Segment Start: Data supplied

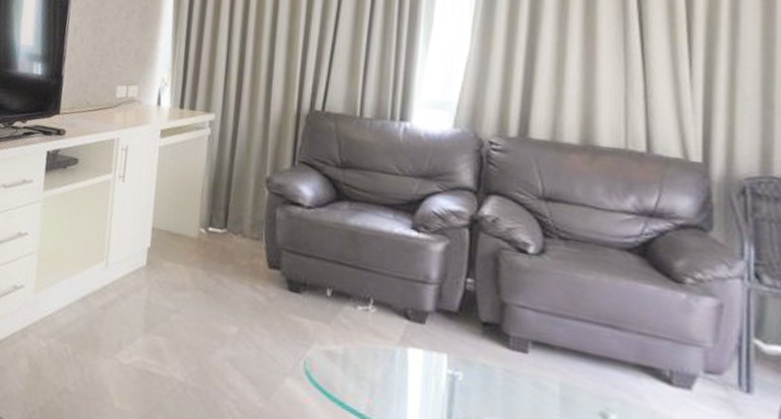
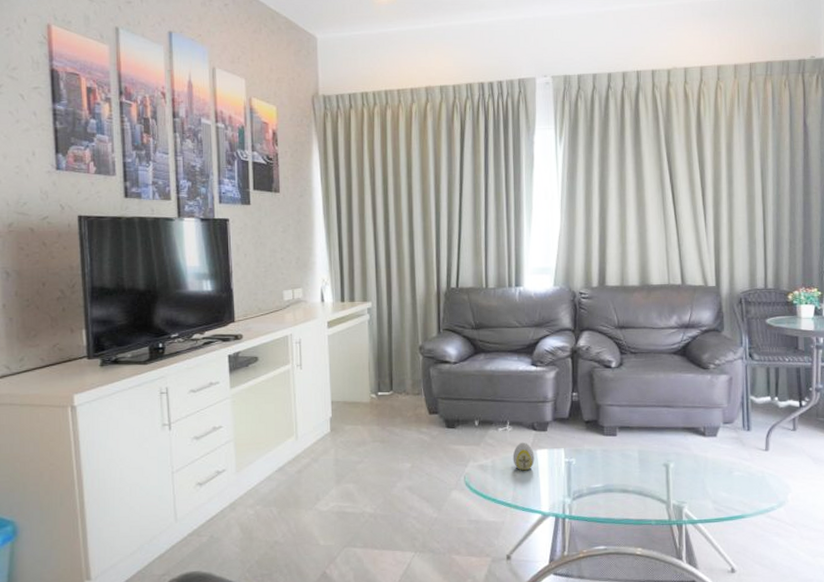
decorative egg: none [372,331,404,374] -> present [512,441,535,471]

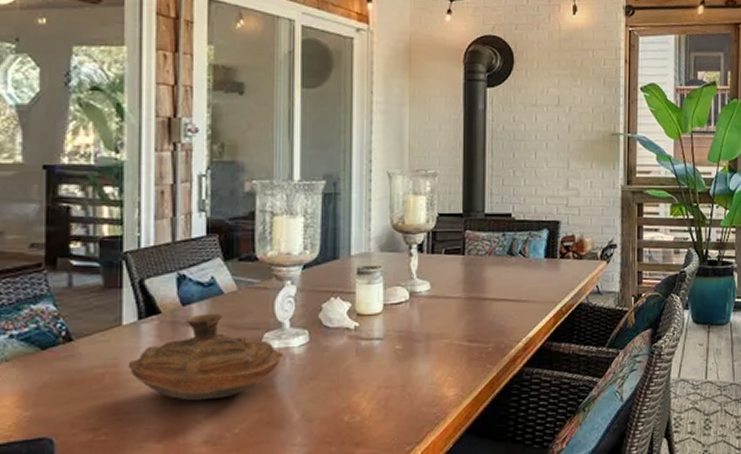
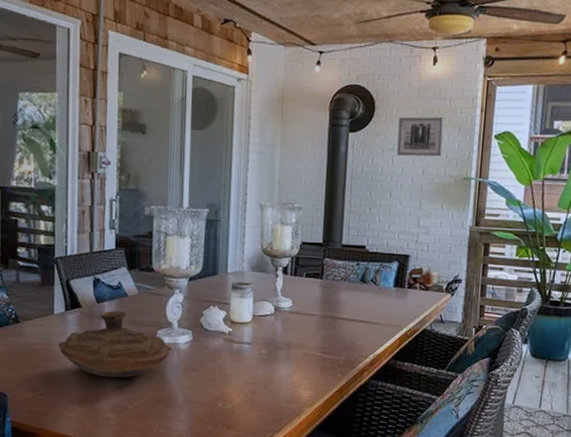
wall art: none [540,69,588,112] -> present [396,116,445,157]

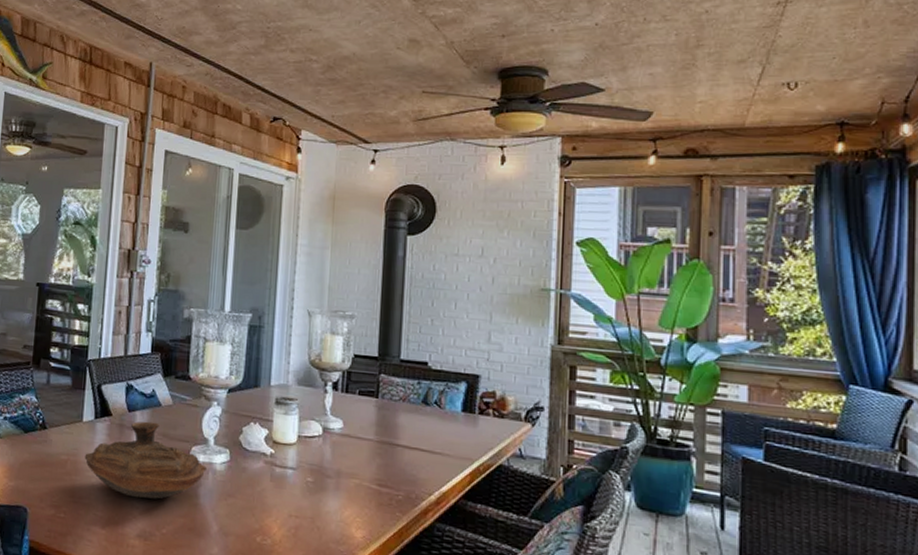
wall art: present [396,116,445,157] -> none [461,219,516,265]

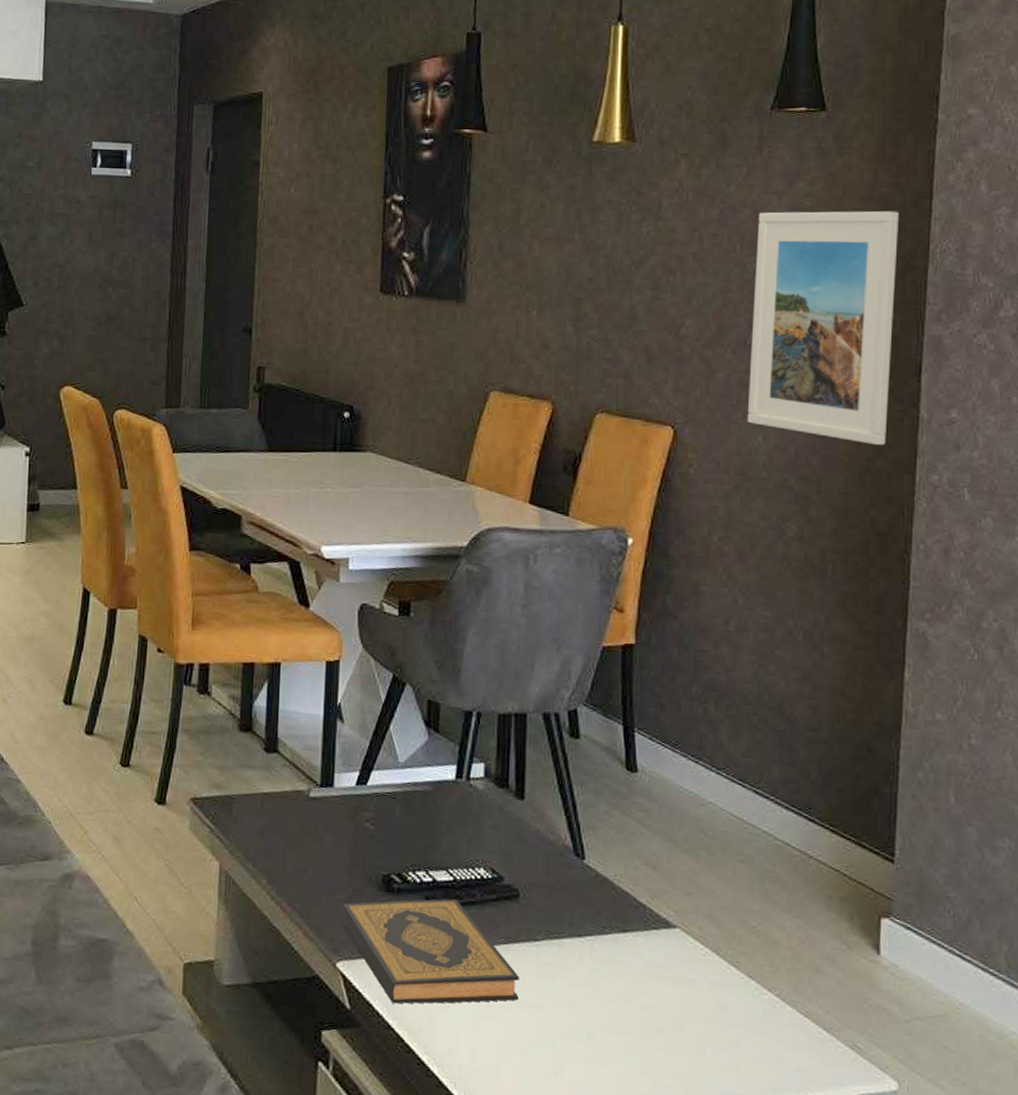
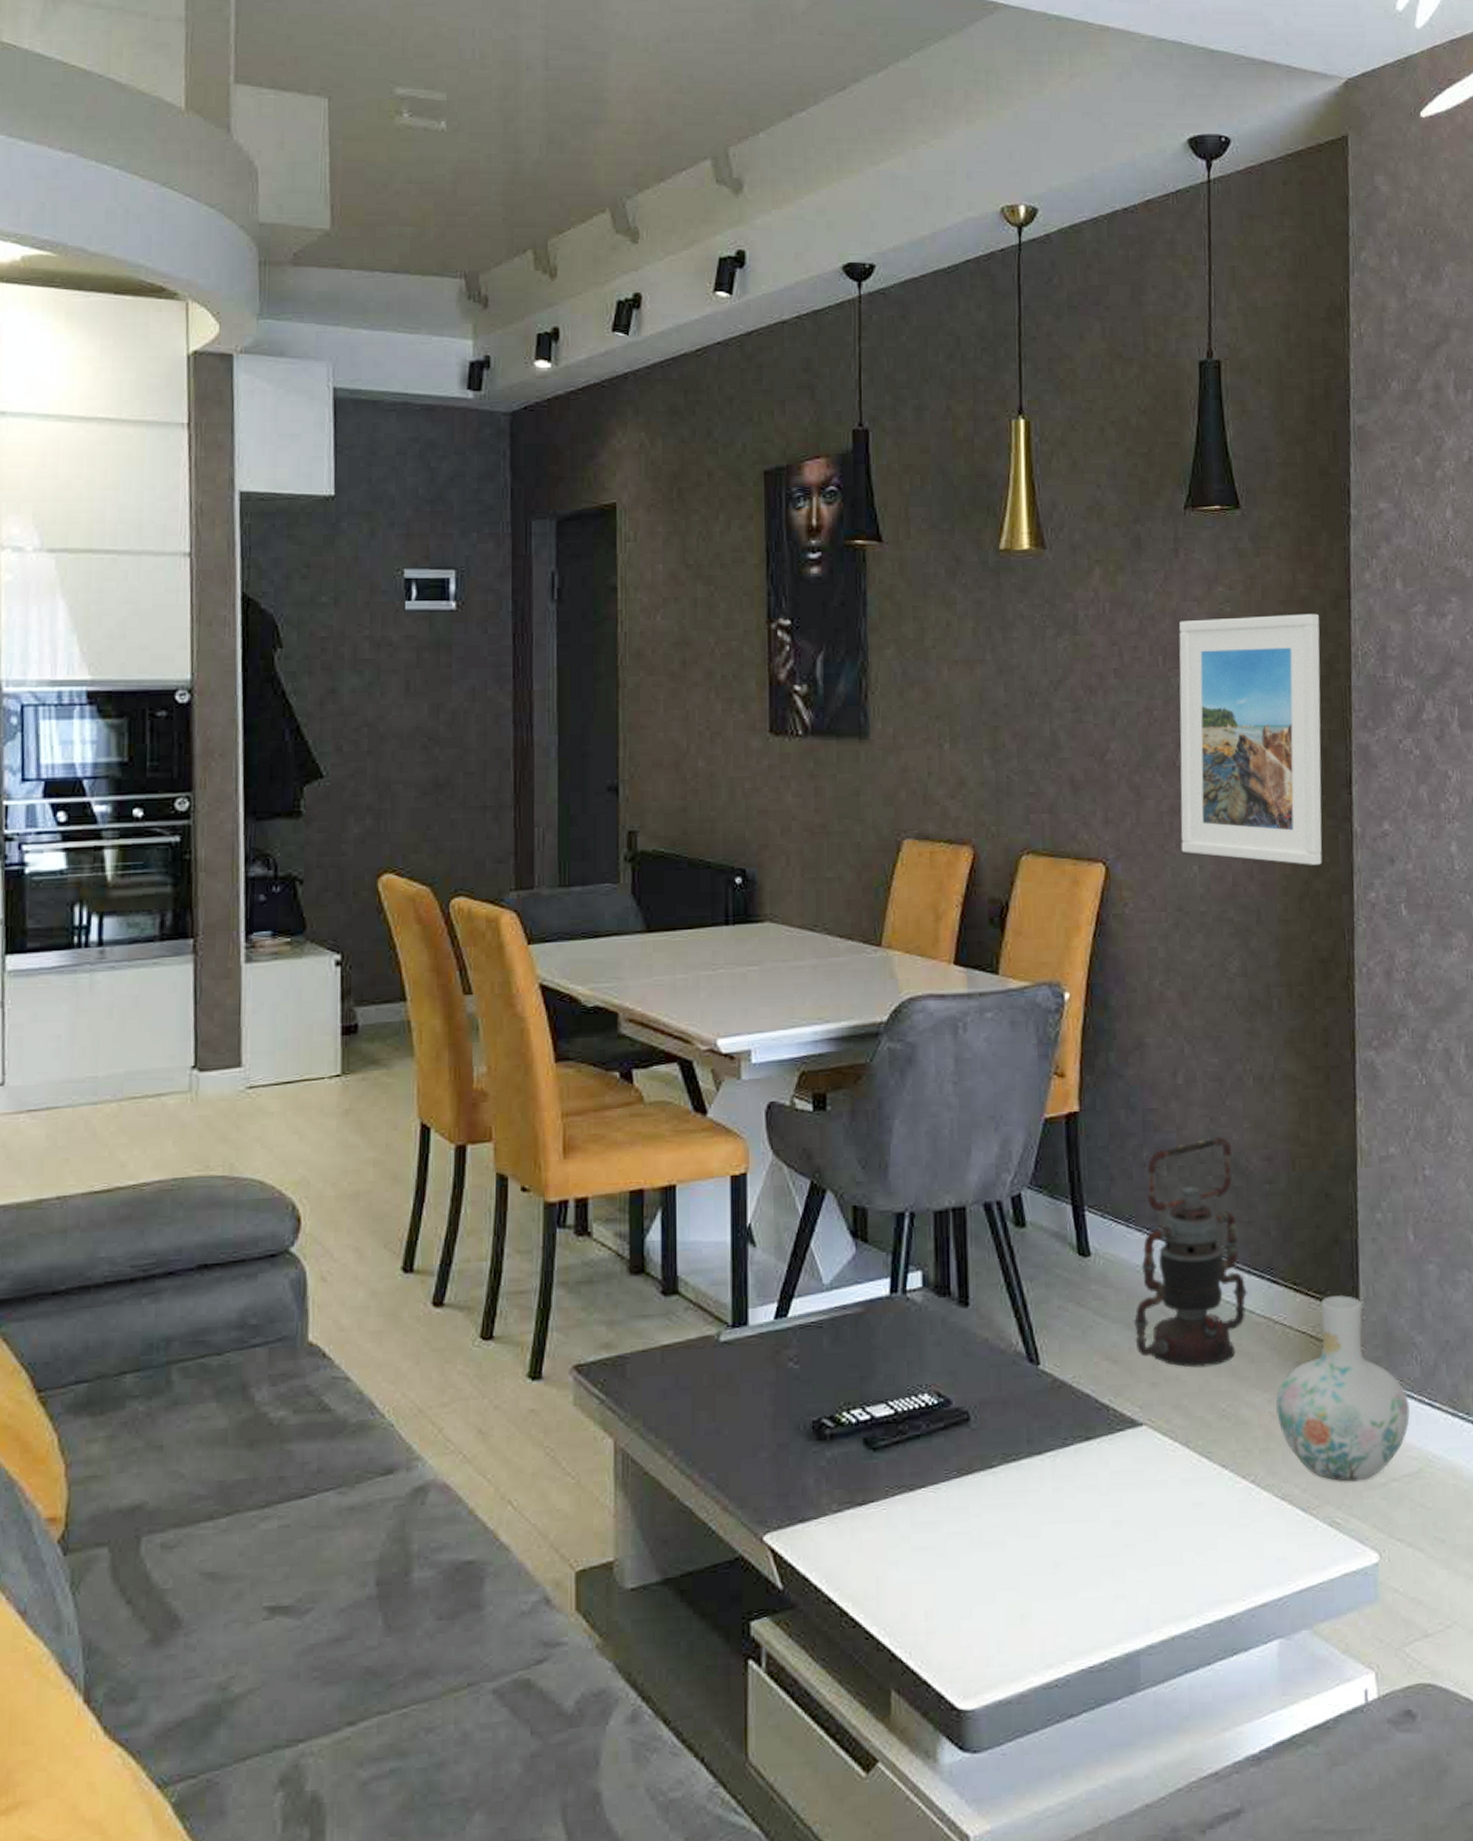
hardback book: present [340,898,519,1004] -> none [765,1435,976,1572]
lantern: none [673,683,784,887] -> present [1133,1137,1247,1368]
vase: none [806,841,939,1014] -> present [1276,1295,1410,1482]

Segment End: Data supplied

* [Exercise instructions]: Copy out the data above exactly, except the pictures.

* [Problem solution]:
decorative egg: none [372,331,404,374] -> present [512,441,535,471]

wall art: none [540,69,588,112] -> present [396,116,445,157]

wall art: present [396,116,445,157] -> none [461,219,516,265]

hardback book: present [340,898,519,1004] -> none [765,1435,976,1572]
lantern: none [673,683,784,887] -> present [1133,1137,1247,1368]
vase: none [806,841,939,1014] -> present [1276,1295,1410,1482]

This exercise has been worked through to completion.